Although it is not intended to be a supplement to or continuation of Mondovino, I certainly learned quite a bit about the making of the film and its characters and about Nossiter, too. Indeed, the book is really about Nossiter and how wine inspires his memories and provokes his emotions just as a small cake, a madeleine, famously provoked Marcel Proust. It’s not my favorite book because I guess I’m not that interested in Nossiter’s memories, or at least not as interested as he is, but I did find things to like in it.

In one of my favorite scenes from the book, Nossiter and a film-making colleague are driving back from a day of Mondovino pre-shoot research in Burgundy and they talk about why they are so attracted to terroir. Members of a somewhat rootless transnational artistic class, they recognize that perhaps terroir is so precious to them because it is something they feel they have lost. Nossiter, the American raised in Paris, now lives in Brazil, well you can see how he would feel nostalgic for the authentic home terroir he maybe never had. That’s an emotion many of us can appreciate.

The Bland Taste of Peace?

Another passage subtly probes this same feeling in a different context. Why is terroir and regional identity so important now? Because sharp divisions have caused so much pain and hardship in the past (think Europe and the two World Wars).  Suppressing differences and rounding off sharp corners to create a more peaceful whole has been the agenda of the last 50 years.

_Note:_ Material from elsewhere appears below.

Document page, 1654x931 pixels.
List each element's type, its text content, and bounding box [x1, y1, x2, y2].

Now we find that universalism has gone pretty far, creating the terroir-free transnational world of the European Union and we start to value what we have lost. Sharp edges seem pretty desirable now that we’ve lost them, even if they  sometimes bruise or cut.

I tasted both sides of this problem when we visited Friuli in the Italian Northeast a few years ago. We stayed outside of Cormons with the Venica family at their winery estate and the Sirk family at La Subida.

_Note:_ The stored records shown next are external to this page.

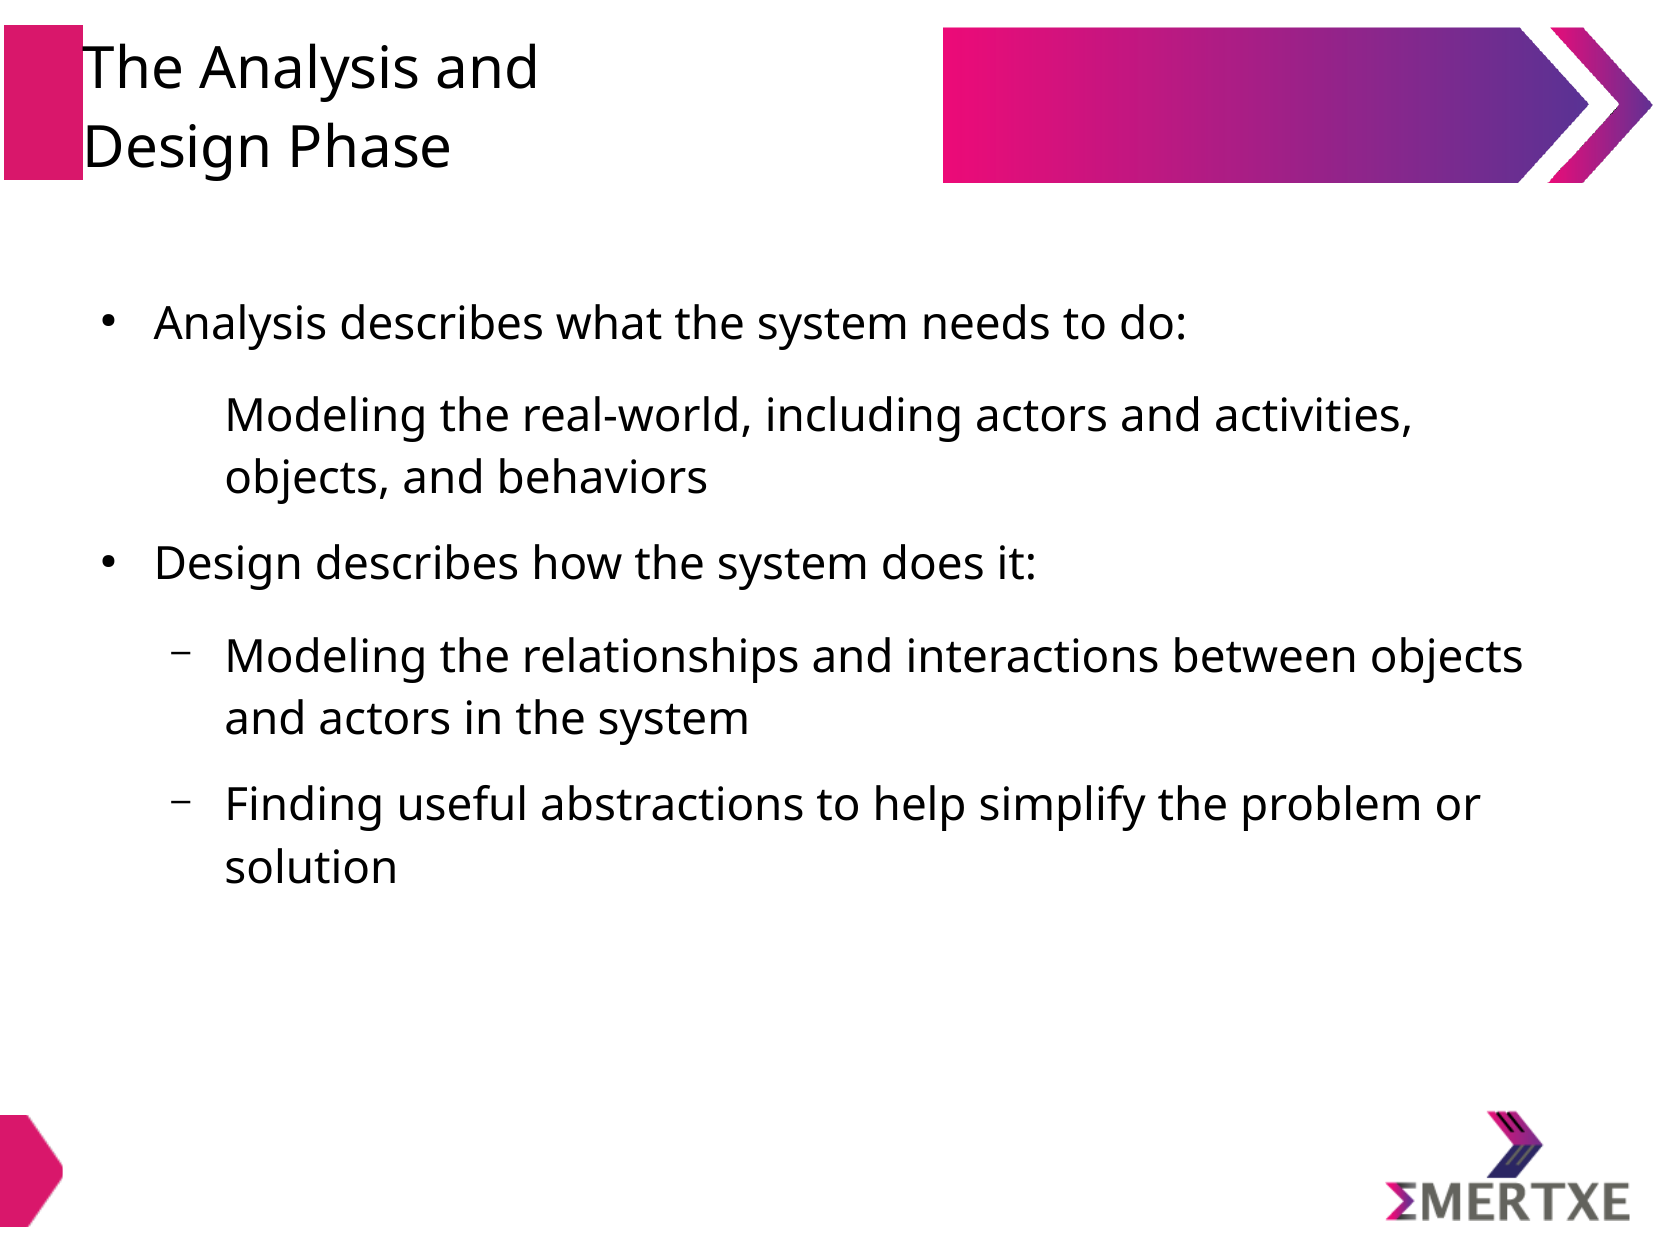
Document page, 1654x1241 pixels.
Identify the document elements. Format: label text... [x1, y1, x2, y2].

title The Analysis and Design Phase [82, 2, 1571, 210]
picture [1571, 27, 1653, 183]
picture [1385, 1107, 1631, 1221]
list Analysis describes what the system needs to do: Modeling the real-world, including actors and activities, objects, and behaviors Design describes how the system does it: Modeling the relationships and interactions between objects and actors in the system Finding useful abstractions to help simplify the problem or solution [82, 290, 1571, 1010]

The land and people of this area where brutalized by the two Great Wars and so, when postwar peace appeared, they gathered grape varieties from around the world and planted them all together in one serene vineyard. The wine from these grapes, Vino della Pace (wine of peace) isn’t especially distinctive on the palate as I recall, but is memorable nonetheless for its optimistic symbolism.

We longed for the taste of peace when we didn’t have it. Now that we do, we find it a little bland. So we seek out terroir, even if it threatens to divide us once again.  Interesting, isn’t it?  Even in Friuli it is the intensely distinctive local wine of long memory – Pignolo, Schioppettino, Ribolla Gialla – that attracts our attention today, not the wine of peace.

Wine and Money

Although this is a book about cultural politics (if you believe the French title) and social philosophy (if you consider the American one), it seems to me that a great deal of space is actually given over to wine economics. The business of wine with its commercial pressures, and especially the ethics of wine pricing get a great deal of space.

“It occurs to me,” Nossiter writes, “that it is impossible to talk about wine without talking about money” and I think he is right. “Wine is inextricably linked to money like all objects of desire in a capital-driven world.”

Though a given bottle’s price varies even more peculiarly than the price of fine arts, a given bottle’s price is supposed to be a reflection of its intrinsic values. Whether it is the producer who sets the initial price, or the importer, distributor, or end seller, each time the price of the wine is set an ethical decision has been made in relation to the wine’s origins and contents.

Nossiter is disgusted by the religion of money, but in this passage he seems instead to be seduced by it, to accept the premise that market prices are moral judgments even as he protests their verdict. I think the premise is wrong and that intrinsic worth is measured by a different scale.

But that’s just the economist in me talking, I suppose.